BEGIN DATASET EXCERPTS

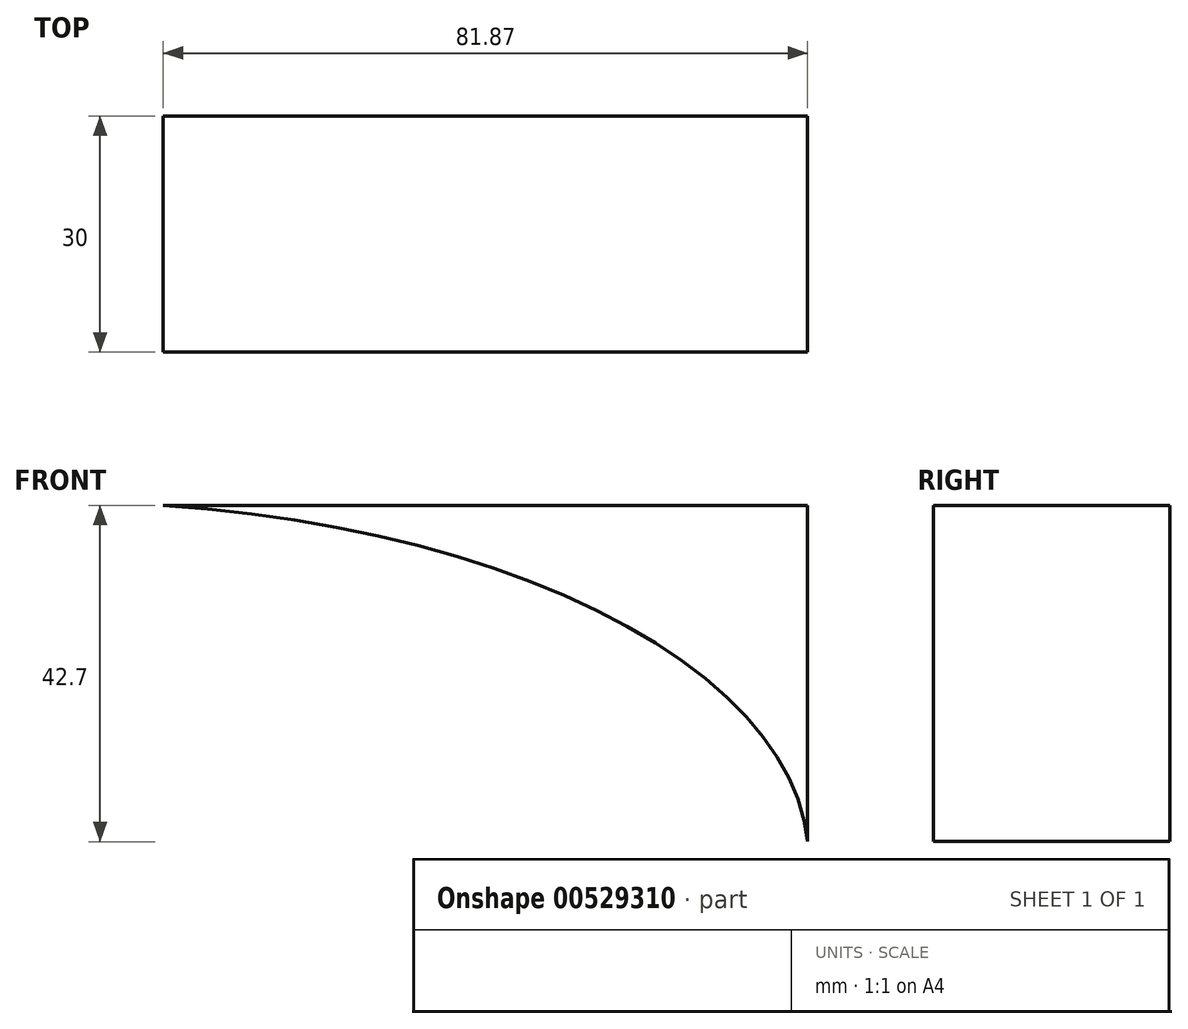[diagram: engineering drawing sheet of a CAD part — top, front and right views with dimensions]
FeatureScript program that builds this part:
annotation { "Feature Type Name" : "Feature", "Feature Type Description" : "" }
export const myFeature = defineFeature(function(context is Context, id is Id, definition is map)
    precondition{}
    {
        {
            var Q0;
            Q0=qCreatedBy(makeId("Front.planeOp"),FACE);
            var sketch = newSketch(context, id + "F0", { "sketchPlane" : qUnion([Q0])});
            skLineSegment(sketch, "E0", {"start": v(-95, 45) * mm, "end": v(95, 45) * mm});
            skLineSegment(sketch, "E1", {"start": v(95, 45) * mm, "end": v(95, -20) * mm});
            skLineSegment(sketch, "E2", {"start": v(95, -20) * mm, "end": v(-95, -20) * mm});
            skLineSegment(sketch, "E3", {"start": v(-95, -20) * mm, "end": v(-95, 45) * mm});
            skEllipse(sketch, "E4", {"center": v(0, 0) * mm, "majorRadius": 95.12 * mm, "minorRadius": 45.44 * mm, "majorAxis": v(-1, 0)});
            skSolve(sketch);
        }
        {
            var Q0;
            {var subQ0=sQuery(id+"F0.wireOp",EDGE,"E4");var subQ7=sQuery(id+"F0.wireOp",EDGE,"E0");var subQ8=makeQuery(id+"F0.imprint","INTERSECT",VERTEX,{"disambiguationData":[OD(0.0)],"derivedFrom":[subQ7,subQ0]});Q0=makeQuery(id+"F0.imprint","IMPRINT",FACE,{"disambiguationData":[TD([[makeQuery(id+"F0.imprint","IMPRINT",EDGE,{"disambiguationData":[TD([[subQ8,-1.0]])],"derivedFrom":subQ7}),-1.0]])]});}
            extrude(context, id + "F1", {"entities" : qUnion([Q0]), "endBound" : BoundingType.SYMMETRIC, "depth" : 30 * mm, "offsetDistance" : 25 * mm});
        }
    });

END DATASET EXCERPTS

DESCRIPTION OF THE TASK:
Retype the data from its first line through the line that contains "export const myFeature", including both of those lines, and leave the picture out of your copy.

ANSWER TO THE EXERCISE:
[diagram: engineering drawing sheet of a CAD part — top, front and right views with dimensions]
FeatureScript program that builds this part:
annotation { "Feature Type Name" : "Feature", "Feature Type Description" : "" }
export const myFeature = defineFeature(function(context is Context, id is Id, definition is map)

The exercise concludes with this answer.